IgA nephropathy is the most common type of chronic nephritis, with 80% of patients occurring in young adults. The diagnosis must rely on renal biopsy.
"Different patients with IgA nephropathy have significant differences in clinical indicators, response to treatment, and pathological findings at the time of discovery. Therefore, there are also significant differences in disease outcomes.". Mild cases only manifest as simple hematuria, with a good long-term prognosis; Fierce cases can manifest as rapidly progressive nephritis, rapidly progressing to end-stage renal failure.
Today, let's learn about the prognosis of IgA nephropathy.
What clinical indicators indicate the risk of renal function progression?
1. Continuous (more than half a year) 24-hour urinary protein quantification greater than 1g
Many studies have shown that patients with 24-hour urinary protein lower than 1g have a much slower rate of disease progression than patients with 24-hour urinary protein greater than 3g. The comparison between the prognosis of 0.5 to 1 g of urinary protein and that of less than 0.5 g is still controversial. In China, it is generally required that the quantitative determination of urinary protein be less than 0.5 g to be safer.

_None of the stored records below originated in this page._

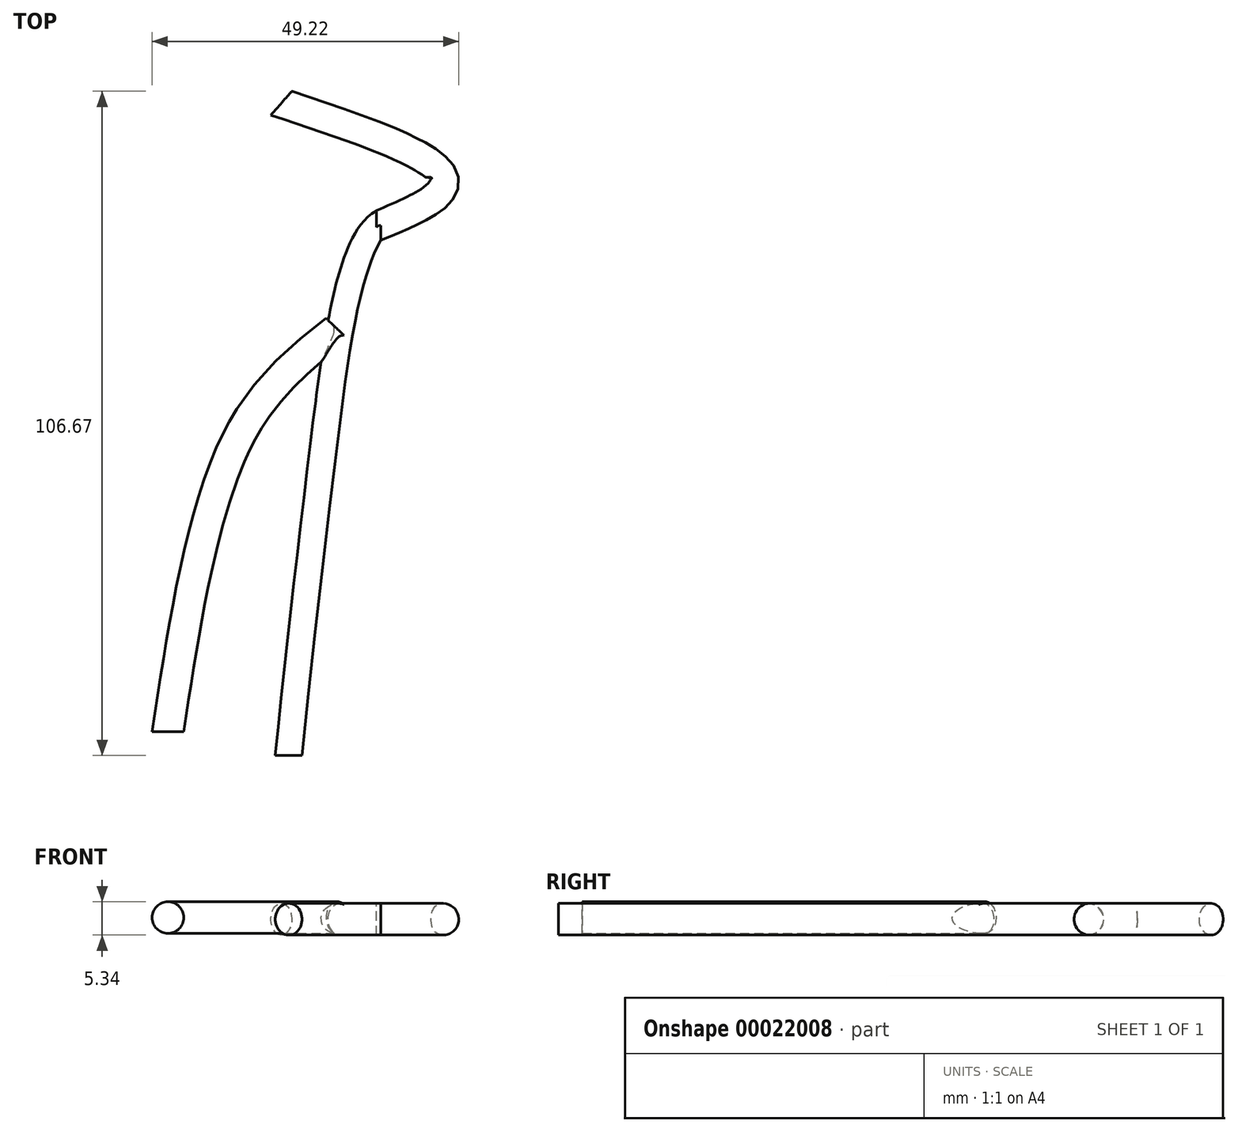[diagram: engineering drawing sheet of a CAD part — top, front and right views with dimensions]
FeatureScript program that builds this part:
annotation { "Feature Type Name" : "Feature", "Feature Type Description" : "" }
export const myFeature = defineFeature(function(context is Context, id is Id, definition is map)
    precondition{}
    {
        {
            var Q0;
            Q0=qCreatedBy(makeId("Top.planeOp"),FACE);
            var sketch = newSketch(context, id + "F0", { "sketchPlane" : qUnion([Q0])});
            skFitSpline(sketch, "E0", {"points": [v(0, 0) * mm, v(-21.68, -27.24) * mm, v(-45.64, -424.33) * mm], "startDerivative": vector(-197.47, 310.29) * mm, "endDerivative": vector(-6.39, -667.07) * mm});
            skFitSpline(sketch, "E1", {"points": [v(-18.92, -7.73) * mm, v(-34.56, -24.4) * mm, v(-46.25, -72.1) * mm], "startDerivative": vector(-42.71, -33.06) * mm, "endDerivative": vector(-14, -91.94) * mm});
            skSolve(sketch);
        }
        {
            var Q0;
            Q0=qCreatedBy(makeId("Front.planeOp"),FACE);
            var sketch = newSketch(context, id + "F1", { "sketchPlane" : qUnion([Q0])});
            skCircle(sketch, "E2", {"center": v(0, 0) * mm, "radius": 2.54 * mm});
            skSolve(sketch);
        }
        {
            var Q0;
            Q0=makeQuery(id+"F1.imprint","IMPRINT",FACE,{"disambiguationData":[TD([[makeQuery(id+"F1.imprint","IMPRINT",EDGE,{"derivedFrom":sQuery(id+"F1.wireOp",EDGE,"E2")}),1.0]])]});
            var Q1;
            Q1=sQuery(id+"F0.wireOp",EDGE,"E0");
            sweep(context, id + "F2", {"profiles" : qUnion([Q0]), "path" : qUnion([Q1])});
        }
        {
            var Q0;
            Q0=makeQuery(id+"F2.opSweep","CAP_FACE",FACE,{"disambiguationData":[OSD([sQuery(id+"F0.wireOp",VERTEX,"E0.end"),sQuery(id+"F1.wireOp",EDGE,"E2")])],"isStart":false});
            extrude(context, id + "F3", {"entities" : qUnion([Q0]), "operationType" : NewBodyOperationType.REMOVE, "oppositeDirection" : true, "depth" : 25.4 * mm});
        }
        {
            var Q0;
            Q0=qCreatedBy(makeId("Front.planeOp"),FACE);
            cPlane(context, id + "F4", {"entities" : qUnion([Q0]), "cplaneType" : CPlaneType.OFFSET, "offset" : 152.4 * mm, "width" : 152.4 * mm, "height" : 152.4 * mm});
        }
        {
            var Q0;
            Q0=qCreatedBy(id+"F4.planeOp",FACE);
            var sketch = newSketch(context, id + "F5", { "sketchPlane" : qUnion([Q0])});
            skCircle(sketch, "E3", {"center": v(-5.08, -0.92) * mm, "radius": 82.53 * mm});
            skSolve(sketch);
        }
        {
            var Q0;
            Q0=qSketchRegion(id+"F5",true);
            extrude(context, id + "F6", {"entities" : qUnion([Q0]), "operationType" : NewBodyOperationType.REMOVE, "depth" : 369.5 * mm});
        }
        {
            var Q0;
            Q0=qSketchRegion(id+"F5",true);
            extrude(context, id + "F7", {"entities" : qUnion([Q0]), "operationType" : NewBodyOperationType.REMOVE, "oppositeDirection" : true, "depth" : 76.2 * mm});
        }
        {
            var Q0;
            Q0=qCreatedBy(id+"F4.planeOp",FACE);
            cPlane(context, id + "F8", {"entities" : qUnion([Q0]), "cplaneType" : CPlaneType.OFFSET, "offset" : 80 * mm, "oppositeDirection" : true, "width" : 152.4 * mm, "height" : 152.4 * mm});
        }
        {
            var Q0;
            Q0=qCreatedBy(id+"F8.planeOp",FACE);
            var sketch = newSketch(context, id + "F9", { "sketchPlane" : qUnion([Q0])});
            skCircle(sketch, "E4", {"center": v(-46.56, 0.26) * mm, "radius": 2.54 * mm});
            skSolve(sketch);
        }
        {
            var Q0;
            Q0=makeQuery(id+"F9.imprint","IMPRINT",FACE,{"disambiguationData":[TD([[makeQuery(id+"F9.imprint","IMPRINT",EDGE,{"derivedFrom":sQuery(id+"F9.wireOp",EDGE,"E4")}),1.0]])]});
            var Q1;
            Q1=sQuery(id+"F0.wireOp",EDGE,"E1");
            sweep(context, id + "F10", {"operationType" : NewBodyOperationType.ADD, "profiles" : qUnion([Q0]), "path" : qUnion([Q1])});
        }
        {
            var Q0;
            Q0=qCreatedBy(makeId("Top.planeOp"),FACE);
            var sketch = newSketch(context, id + "F11", { "sketchPlane" : qUnion([Q0])});
            skLineSegment(sketch, "E5.bottom", {"start": v(-12.38, 15.3) * mm, "end": v(15.9, 15.3) * mm});
            skLineSegment(sketch, "E5.top", {"start": v(-12.38, -10.4) * mm, "end": v(15.9, -10.4) * mm});
            skLineSegment(sketch, "E5.left", {"start": v(-12.38, 15.3) * mm, "end": v(-12.38, -10.4) * mm});
            skLineSegment(sketch, "E5.right", {"start": v(15.9, 15.3) * mm, "end": v(15.9, -10.4) * mm});
            skSolve(sketch);
        }
        {
            var Q0;
            Q0 = qSketchRegion(id + "F11", true);
            extrude(context, id + "F12", {"entities" : qUnion([Q0]), "operationType" : NewBodyOperationType.REMOVE, "oppositeDirection" : true, "depth" : 25.4 * mm, "hasSecondDirection" : true, "secondDirectionOppositeDirection" : false, "secondDirectionDepth" : 25.4 * mm});
        }
        {
            var Q0;
            Q0=qCreatedBy(makeId("Top.planeOp"),FACE);
            var sketch = newSketch(context, id + "F13", { "sketchPlane" : qUnion([Q0])});
            skFitSpline(sketch, "E6", {"points": [v(-13.12, 9.2) * mm, v(-2.77, 16.03) * mm, v(-28.64, 28.23) * mm], "startDerivative": vector(39.75, 16.62) * mm, "endDerivative": vector(-63.7, 21.13) * mm});
            skSolve(sketch);
        }
        {
            var Q0;
            Q0=makeQuery(id+"F12.boolean.opBoolean","COPY",FACE,{"derivedFrom":makeQuery(id+"F12.opExtrude","SWEPT_FACE",FACE,{"disambiguationData":[OSD([sQuery(id+"F11.wireOp",EDGE,"E5.left")])]})});
            var Q1;
            Q1=sQuery(id+"F13.wireOp",EDGE,"E6");
            sweep(context, id + "F14", {"operationType" : NewBodyOperationType.ADD, "profiles" : qUnion([Q0]), "path" : qUnion([Q1])});
        }
    });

2. Serum creatinine at diagnosis
Currently, a large study believes that the cumulative probability of entering end-stage renal failure is greater than 26% after a 7-year follow-up with a serum creatinine level of>111 mmol/L at the onset of the disease; At the onset of the disease, the probability of reaching the end stage within 7 years is lower than 3% when the serum creatinine is less than 111 mmol/L.
The increased creatinine at the onset of the disease indicates a poor prognosis.
3. High blood pressure or 30mmHg increase in blood pressure during onset
Studies suggest that blood pressure higher than 140/90 mmHg or 30 mmHg increase in blood pressure at the onset of IgA nephropathy are adverse prognostic factors. In a follow-up study that was observed for 10-20 years, the cumulative probability of dialysis or death in patients with elevated blood pressure was 5-7 times higher than in those with normal blood pressure.
This is because high blood pressure at the time of onset generally indicates a more severe pathology in the patient.
What about pathology?
Currently, the most widely used pathological classification in clinical practice is Oxford classification. You can learn from your own puncture pathology.
M represents mesangial hyperplasia; S represents segmental hardening; E represents endothelial cell proliferation; T represents renal tubular atrophy and interstitial fibrosis. Except for T, which has 0, 1, and 2 points, M, E, and S all have 0 and 1 points.
The strongest predictor of prognosis in Oxford's classification is T, which is renal tubulointerstitial lesions. The higher the score, the poorer the prognosis. E is considered to be the weakest predictor of prognosis. Whether S and M can be used as independent prognostic factors is still controversial, so it is necessary to combine clinical indicators.
More severe pathology suggests poorer clinical indicators and treatment responses.
"However, the judgment of prognosis and treatment for crescent lesions has not been included, and experts in Oxford typing say the main reason is the low proportion of pathological crescents selected.". A study from the Department of Nephrology at Peking University's First Hospital included more patients with crescent lesions, and found no significant prognostic implications for crescent lesions. A Japanese study reached the same conclusion, but concluded that when the glomerular filtration rate is below 30, the crescent body is a positive predictor of prognosis.
Therefore, comprehensive clinical indicators and pathology can have a preliminary judgment on the prognosis.
Overall, IgA nephropathy has urinary protein levels consistently below 0.5g, normal blood pressure, normal creatinine, and a low risk of renal failure. Persistent urinary protein greater than 1 g, poor treatment response, elevated creatinine, and high blood pressure indicate a high risk of renal function progression.
In particular, there are relatively few patients with clinical punctures such as simple hematuria or hematuria accompanied by a small amount of urinary protein (less than 0.5g/day), because renal puncture is generally considered for patients with hematuria above 0.5g (there are some special cases), but this type of basic IgA nephropathy accounts for the vast majority. For such patients, it is recommended to check urine routine and renal function within 6-12 months, and measure blood pressure at ordinary times. If regular reexaminations reveal increased urinary protein and high blood pressure progression, timely intervention should be provided. "Because the long-term prognosis is good, do not carry too much psychological burden. Do not do it yourself. If you have to find a prescription to cure it, money is a small matter, causing renal tubulointerstitial damage will be a big problem.".